DVD Review: ‘Stalingrad’

★★☆☆☆

Five months, one week and three days; that’s how long the battle of Stalingrad lasted. One of the bloodiest battles of WWII, the heavy losses incurred by the Wehrmacht made it one of the pivotal points of the conflict. In Fedor Bondarchuk’s Stalingrad (2013), the epic scale of the battle has been recreated in stereoscopic vision, but instead of depicting the devastating human cost of the conflict, war is exhibited purely for the promotion of national pride. The film opens on a Russian rescue team hauling Germans from the rubble of Fukushima. You might ask yourself quite what this bizarre framing device has to do with the conflict on the banks of Volga river – the answer would be nothing at all.

This curious bookending technique is merely used as the grounding for a valiant rescue worker to tell a tale to a trapped German woman about how his mother always said he had five fathers. The men were a group of Soviet reconnaissance troops who occupied a populated building in the heat of a warzone and helped fend of the advancing German army. Within the building lived the rescue worker’s mother, and we learn through the stories she handed down to him the heroics of the Soviet Red Army. The film’s script, written by Ilya Tilkin, has no literary source and is instead a composite of diary entries and archived new stories. This lack of a clear narrative voice becomes painfully apparent once we find ourselves entrenched in the mud and rubble of the city formerly known as Volgograd.

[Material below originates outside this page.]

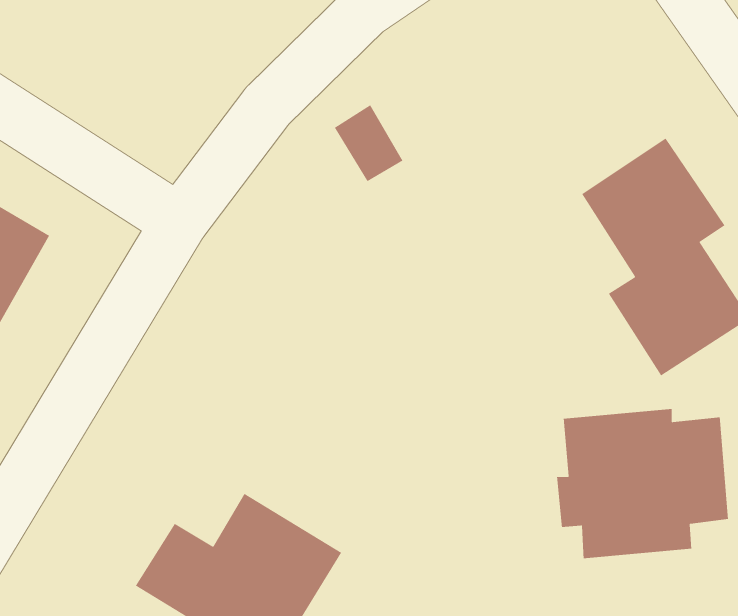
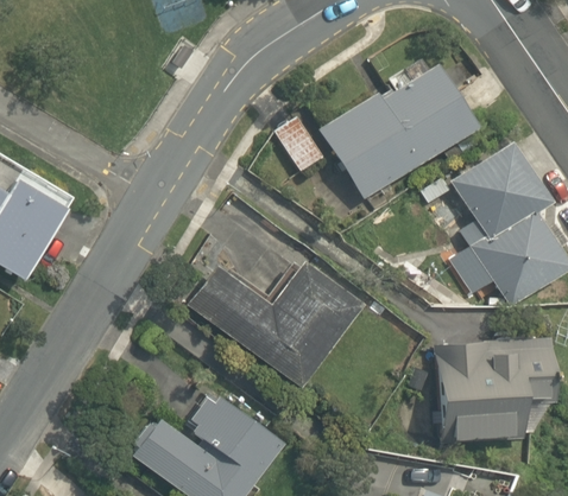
building: none -> [323,66,477,198]
building: none -> [182,262,362,390]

Scenes are either weighed down by excessively patent characterization or littered in a shower of ash and flames. An intrusive voiceover ensures each soldier receives a brief back story, clearly intended to supply some depth to their actions, yet each of these is so loaded with clichés that they invoke laughter rather than pathos. Cultural memory is often bound in political motives and delivered via war movies to help define cultures and promote political ideas. It soon becomes clear that there are no deeper themes being explored here other than some machismo muscle flexing and an empty attempt to promote national pride through mass-produced, populist entertainment at a time where Russian identity has become taboo. The most troubling element of Stalingrad is its problematic depiction of war.

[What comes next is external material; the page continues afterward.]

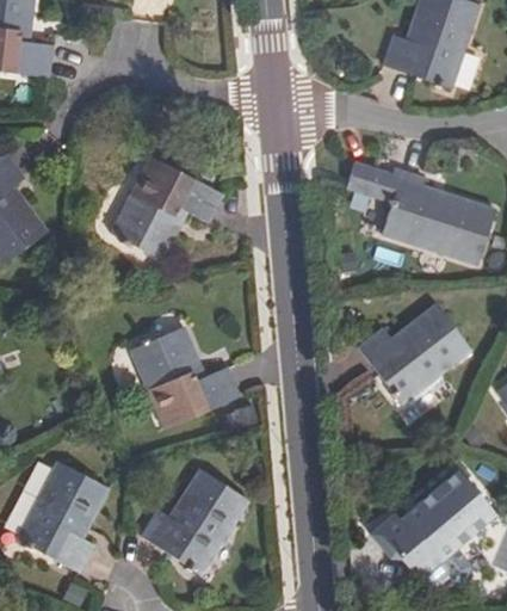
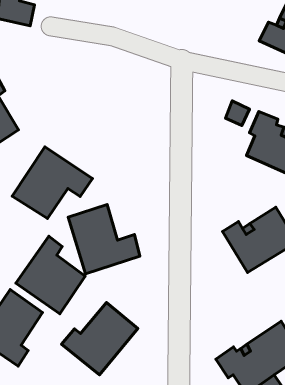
building: [109,155,223,259] -> [12,147,93,219]
building: none -> [16,236,85,314]

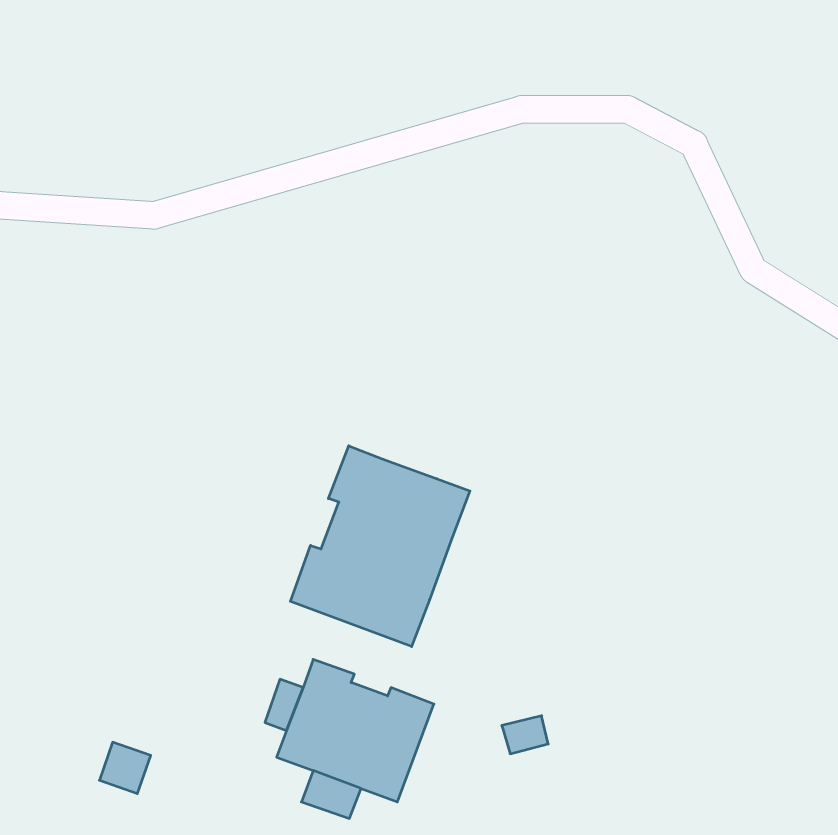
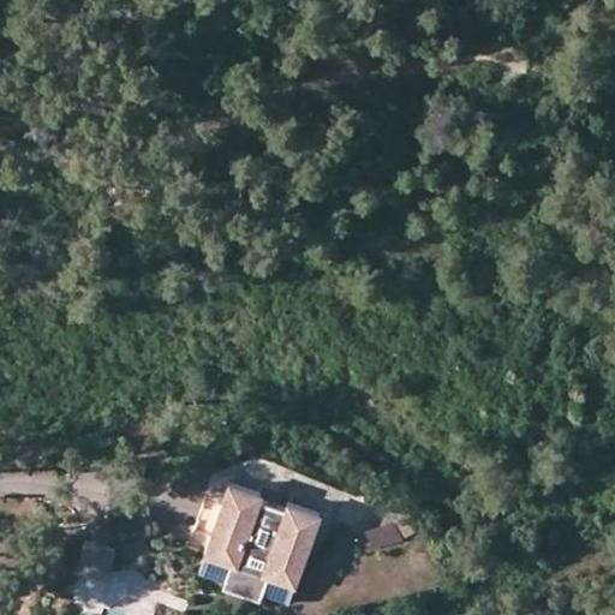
building: [290,446,470,647] -> none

Realism is often portrayed through artifice, but when the artifice is this apparent realism takes a back seat to boorish spectacle. An unhealthy mix of CGI effects, comic book framing and slow motion action sequence remove any naturalism from events, and for all intensive purposes present war as one long pyrotechnics display. Scenes of combat have long been a requisite ingredient in the production of war films, and yet so rarely have they been such a dominant flavour, presenting the audience with a virtual reality of ‘real events’ that by their sheer spectacle seem to have little semblance of realism. This incredibly Westernised presentation of conflict is clearly intended to appeal to mass audiences and promote Russian identity across the globe, but the lack of any empathy towards these thinly-drawn characters removes any sense of tension and excitement from what is an often vulgar spectacle.